Provided text:
--- START ---

It might be a good idea to examine that statement, for in the truest sense of human motivation, the fact is that despite all appearances to the contrary, the imagination and the will are never in conflict.

[... 4 paragraphs ...]

There is nothing “wrong” with poverty, or morally reprehensible. But people who write you, for example, saying “I want to make good money, but all my jobs are innocuous, or I have none,” are not facing the fact that for the time being, at least, they want poverty.

The imagination usually gives you a pretty good picture of what you really want. It usually escapes all of your attempts to cow it, to reason away its pictures. It is a mirror of your wants, and it is also the mirror of your will — for in it you see what you want to see, even if afterward you say that its pictures are unbidden, or against your conscious intent.

[... 1 paragraph ...]

(9:53.) All of my comments for Ruburt apply to the specific situation at the time they are given—an important point. Lately Ruburt decided, using his will, to walk to whatever degree possible. That desire was clear-cut. Immediately, without trying, at different times his imagination came up with different pictures to implement the desire—the table, the cupboard.

--- END ---

Data extracts:
--- START ---

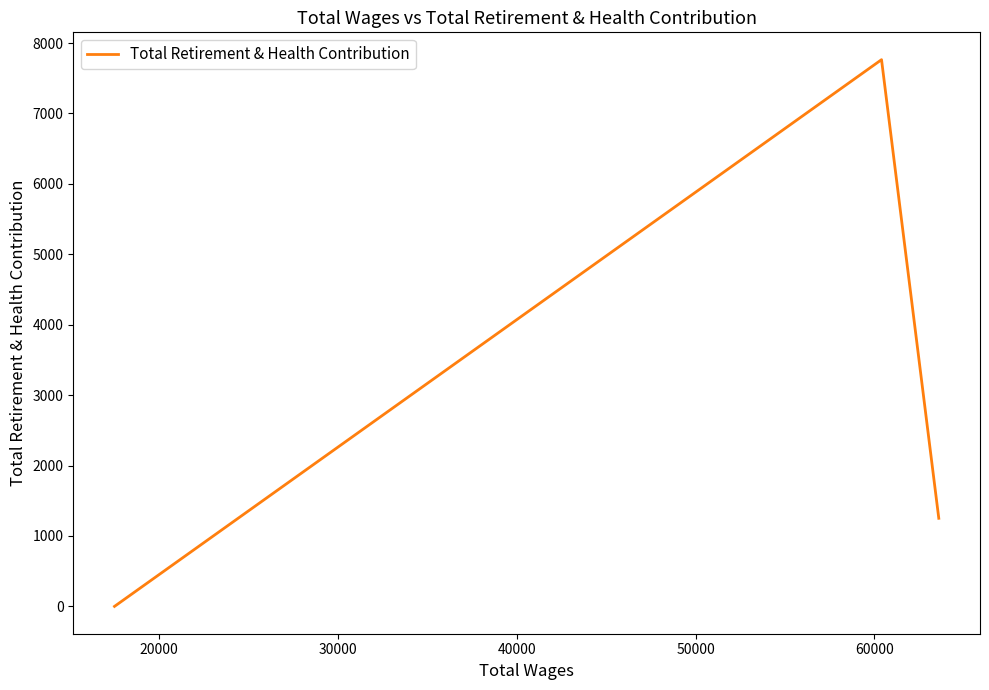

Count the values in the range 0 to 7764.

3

--- END ---
--- START ---

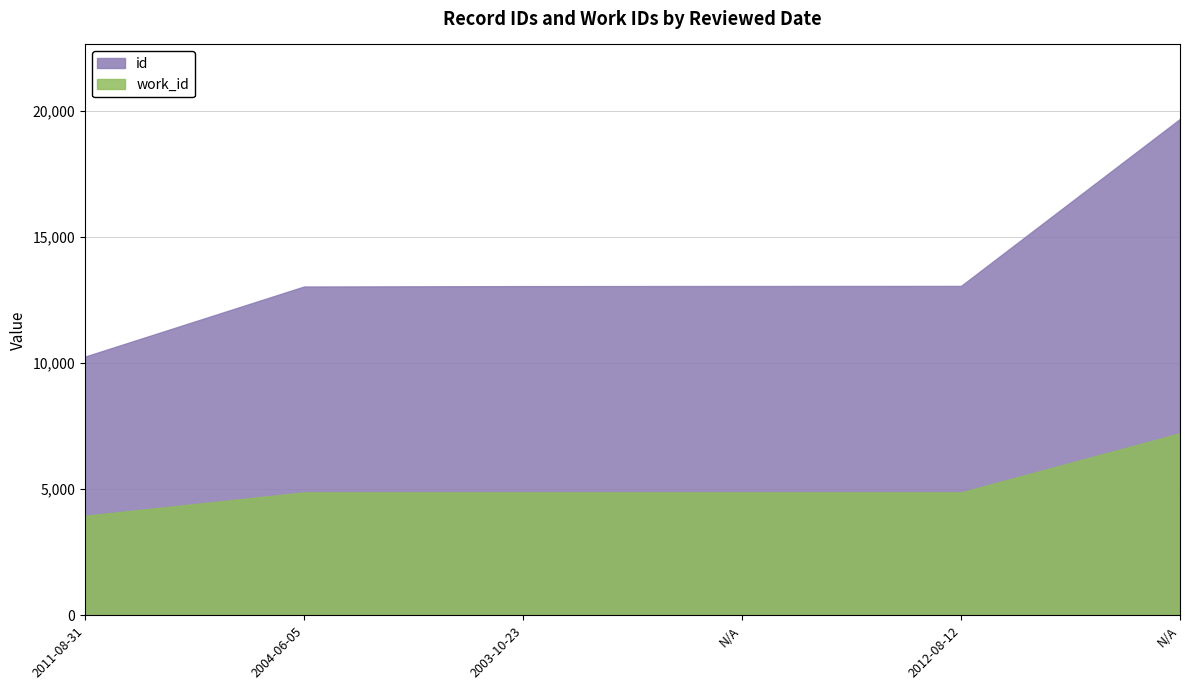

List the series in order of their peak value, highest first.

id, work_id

--- END ---

Brief: Carry on the passage about imagination and the will from its final sentence, in the same style and voice.

Result of this task:
[... 1 paragraph ...]

Give us a moment.... Again, you have a joint reality, in all aspects. Apply what I said about wealth to health. The creative abilities are always released when the will and the imagination are together, in whatever area.

Your willingness to help Ruburt walk, your encouragement—these are all important, but the most important issue is the unity, in practical terms, of imagination and will, and the generation of creative ability in health terms, that can be sparked.

[... 1 paragraph ...]

It is in its way perfectly all right to be frightened of the world. (Almost with a laugh:) Under certain conditions it may be a mark of sanity—but it is highly self-defeating to put yourself in a position where you cannot go out into the world—or more importantly, where you cannot navigate as a creature.

[... 5 paragraphs ...]

(“Do you want to say something about the Voice?” In a rather funny confrontation, Seth and I stared at each other for a few moments. My question of course grew out of the first installment of the story about us and Seth that was published earlier this week in the Village Voice. Our feelings about it ranged all the way from ridicule to a grudging understanding that Jim Poett had worked hard on the piece. We think the pictures are especially bad, yet could see why the Voice had chosen the ones they did.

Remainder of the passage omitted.